Réseautage   n.m.  établissage de connectages

reseautageLes mots en -age sont la plupart du temps très laids. Gavage, bizuthage, fromage, carrelage, coprophage, ratage. Tout cela est lassant, imbécile, puant, froid, dégueulasse ou dommage. Alors, quitte à néologiser, pourquoi ne pas une bonne fois pour toutes oublier les mots en -age ? Les mots en -isme, c'est bien, non ? Pourquoi pas réseautisme ? Ah bah non, c'est moche aussi, et puis de toutes façons, c'est réseautage, le mot qu'existe pas (et qu'on utilise quand même).

Alors réseautage, donc. Le réseautage, c'est le fait de chercher à connaître quelqu'un qui connait quelqu'un qui connait un gars qu'a vu l'homme qu'a vu l'ours. Pour élargir le cercle de ses amis, en quelque sorte. Un peu comme quand Facebook te suggère tout seul des nouveaux amis, sous prétexte qu'ils sont déjà amis avec plusieurs de tes amis, et suivant le principe selon lequel les amis de mes amis sont les amis des amis de mes amis, et donc les amis de l'homme qu'a vu l'ours, et subséquemment de moi par la même occasion. Même si des fois non, mais ça, Facebook, il peut pas le savoir.

Volià donc ce qu'est le réseautage.
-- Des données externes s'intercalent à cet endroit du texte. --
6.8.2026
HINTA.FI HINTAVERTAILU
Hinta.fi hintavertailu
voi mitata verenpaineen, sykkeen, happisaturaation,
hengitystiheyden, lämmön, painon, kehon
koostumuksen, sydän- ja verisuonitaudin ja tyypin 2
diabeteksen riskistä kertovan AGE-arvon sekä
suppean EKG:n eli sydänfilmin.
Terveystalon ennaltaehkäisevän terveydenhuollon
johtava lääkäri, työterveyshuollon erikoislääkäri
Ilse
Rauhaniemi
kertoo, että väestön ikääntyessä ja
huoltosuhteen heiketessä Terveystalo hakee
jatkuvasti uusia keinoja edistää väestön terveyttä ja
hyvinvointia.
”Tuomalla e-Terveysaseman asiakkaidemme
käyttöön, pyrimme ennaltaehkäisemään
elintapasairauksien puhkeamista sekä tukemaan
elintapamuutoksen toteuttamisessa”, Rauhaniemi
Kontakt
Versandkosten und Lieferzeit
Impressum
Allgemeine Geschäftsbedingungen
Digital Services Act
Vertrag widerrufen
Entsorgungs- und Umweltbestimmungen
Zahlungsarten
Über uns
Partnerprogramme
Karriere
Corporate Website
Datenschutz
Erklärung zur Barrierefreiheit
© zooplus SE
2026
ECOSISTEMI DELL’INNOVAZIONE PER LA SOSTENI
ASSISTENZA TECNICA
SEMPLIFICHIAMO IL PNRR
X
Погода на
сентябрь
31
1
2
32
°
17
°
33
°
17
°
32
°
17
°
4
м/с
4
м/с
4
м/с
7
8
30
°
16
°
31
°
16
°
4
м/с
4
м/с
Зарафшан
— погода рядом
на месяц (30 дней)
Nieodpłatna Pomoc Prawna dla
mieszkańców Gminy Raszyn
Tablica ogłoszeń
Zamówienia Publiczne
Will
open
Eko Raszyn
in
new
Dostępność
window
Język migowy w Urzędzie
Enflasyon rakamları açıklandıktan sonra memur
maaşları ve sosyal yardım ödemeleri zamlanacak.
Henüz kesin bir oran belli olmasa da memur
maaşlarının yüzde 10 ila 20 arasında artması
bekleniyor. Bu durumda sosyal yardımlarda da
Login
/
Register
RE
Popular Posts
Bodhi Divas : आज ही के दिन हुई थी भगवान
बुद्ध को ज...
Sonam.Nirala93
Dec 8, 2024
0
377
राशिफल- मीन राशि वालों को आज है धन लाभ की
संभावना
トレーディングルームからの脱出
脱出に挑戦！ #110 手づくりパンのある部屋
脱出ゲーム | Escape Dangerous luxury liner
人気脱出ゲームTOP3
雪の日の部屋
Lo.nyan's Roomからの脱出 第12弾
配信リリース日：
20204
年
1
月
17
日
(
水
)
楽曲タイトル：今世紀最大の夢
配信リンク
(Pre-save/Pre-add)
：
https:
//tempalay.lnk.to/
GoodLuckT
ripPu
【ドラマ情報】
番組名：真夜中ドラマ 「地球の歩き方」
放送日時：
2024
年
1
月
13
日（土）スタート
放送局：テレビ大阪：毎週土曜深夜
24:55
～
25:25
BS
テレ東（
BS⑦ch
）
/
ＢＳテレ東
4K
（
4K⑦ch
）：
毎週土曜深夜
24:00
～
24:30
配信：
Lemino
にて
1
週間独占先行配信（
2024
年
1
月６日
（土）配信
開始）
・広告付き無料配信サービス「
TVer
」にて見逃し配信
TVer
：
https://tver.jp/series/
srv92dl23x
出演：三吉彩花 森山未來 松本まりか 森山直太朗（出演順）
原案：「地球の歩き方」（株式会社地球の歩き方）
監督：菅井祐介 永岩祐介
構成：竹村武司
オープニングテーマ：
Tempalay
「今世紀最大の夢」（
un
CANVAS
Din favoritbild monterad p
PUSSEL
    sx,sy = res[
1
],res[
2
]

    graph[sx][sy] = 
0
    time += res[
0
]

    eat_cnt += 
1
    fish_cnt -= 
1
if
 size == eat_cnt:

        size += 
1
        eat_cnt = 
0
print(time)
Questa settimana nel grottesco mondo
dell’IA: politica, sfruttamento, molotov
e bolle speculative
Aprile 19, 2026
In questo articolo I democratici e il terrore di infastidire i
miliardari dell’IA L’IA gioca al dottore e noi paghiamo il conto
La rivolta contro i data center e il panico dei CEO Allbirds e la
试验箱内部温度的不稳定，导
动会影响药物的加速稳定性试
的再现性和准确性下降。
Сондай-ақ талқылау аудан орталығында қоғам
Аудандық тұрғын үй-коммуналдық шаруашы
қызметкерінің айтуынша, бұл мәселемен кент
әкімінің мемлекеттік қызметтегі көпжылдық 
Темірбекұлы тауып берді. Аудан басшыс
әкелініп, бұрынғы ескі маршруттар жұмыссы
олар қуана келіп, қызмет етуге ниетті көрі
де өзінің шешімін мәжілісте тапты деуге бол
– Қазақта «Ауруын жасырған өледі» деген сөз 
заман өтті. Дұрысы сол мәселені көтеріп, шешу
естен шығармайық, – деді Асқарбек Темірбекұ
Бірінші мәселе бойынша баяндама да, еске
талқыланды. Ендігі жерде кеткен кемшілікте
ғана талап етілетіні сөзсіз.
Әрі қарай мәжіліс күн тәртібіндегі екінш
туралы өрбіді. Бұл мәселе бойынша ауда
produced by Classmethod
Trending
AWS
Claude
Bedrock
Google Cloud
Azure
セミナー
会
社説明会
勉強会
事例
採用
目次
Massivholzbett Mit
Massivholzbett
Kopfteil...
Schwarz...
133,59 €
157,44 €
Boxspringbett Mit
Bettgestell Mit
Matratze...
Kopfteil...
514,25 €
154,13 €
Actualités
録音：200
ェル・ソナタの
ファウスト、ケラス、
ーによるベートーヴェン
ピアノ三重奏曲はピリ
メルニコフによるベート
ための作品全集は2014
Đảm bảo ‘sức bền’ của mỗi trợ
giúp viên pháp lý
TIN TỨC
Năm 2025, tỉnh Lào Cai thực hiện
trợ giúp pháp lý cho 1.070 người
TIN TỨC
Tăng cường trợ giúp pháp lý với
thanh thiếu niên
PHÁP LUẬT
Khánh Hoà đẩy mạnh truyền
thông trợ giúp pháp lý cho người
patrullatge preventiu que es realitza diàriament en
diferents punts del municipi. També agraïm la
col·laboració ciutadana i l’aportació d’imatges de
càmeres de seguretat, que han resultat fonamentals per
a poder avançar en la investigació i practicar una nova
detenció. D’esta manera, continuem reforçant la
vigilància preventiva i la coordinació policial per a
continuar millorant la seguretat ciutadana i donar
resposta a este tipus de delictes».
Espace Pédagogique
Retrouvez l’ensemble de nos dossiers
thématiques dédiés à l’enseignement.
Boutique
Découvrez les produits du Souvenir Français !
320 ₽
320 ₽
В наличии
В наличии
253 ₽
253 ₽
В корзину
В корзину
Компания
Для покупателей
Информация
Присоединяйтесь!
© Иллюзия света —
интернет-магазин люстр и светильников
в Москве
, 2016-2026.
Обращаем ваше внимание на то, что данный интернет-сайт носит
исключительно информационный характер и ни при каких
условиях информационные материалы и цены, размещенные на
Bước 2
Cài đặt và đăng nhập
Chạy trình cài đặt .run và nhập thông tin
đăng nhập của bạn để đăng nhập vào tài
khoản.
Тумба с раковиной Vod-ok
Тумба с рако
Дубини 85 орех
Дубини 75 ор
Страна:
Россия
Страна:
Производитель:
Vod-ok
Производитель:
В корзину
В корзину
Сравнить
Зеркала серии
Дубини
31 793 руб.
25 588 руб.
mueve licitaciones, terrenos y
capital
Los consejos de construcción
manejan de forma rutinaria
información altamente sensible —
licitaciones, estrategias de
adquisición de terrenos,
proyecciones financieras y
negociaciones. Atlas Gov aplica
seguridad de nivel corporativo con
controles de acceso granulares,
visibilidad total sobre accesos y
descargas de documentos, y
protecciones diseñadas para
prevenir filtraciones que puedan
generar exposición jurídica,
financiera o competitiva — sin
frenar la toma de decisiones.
Il convient de noter que quand le réseautage s'étend à la sphère professionnelle, il peut s'avérer un excellent outil pour faire un couloirage efficace (couloirage étant un mot qu'existe pas et qu'on utilise pas, étant donné qu'on utilise lobbying à la place, qui veut dire la même chose, mais en anglais, et que dans le cadre de la sphère professionnelle mieux vaut utiliser des mots anglais qu'existent qu'un équivalent français, surtout quand cet équivalent existe, ainsi on dira steering comittee plutôt que comité de pilotage, mais aussi parfois quand il existe pas et qu'on pourrait bien quand même l'utiliser si on voulait comme couloirage, ça y est, j'ai fini ma parenthèse).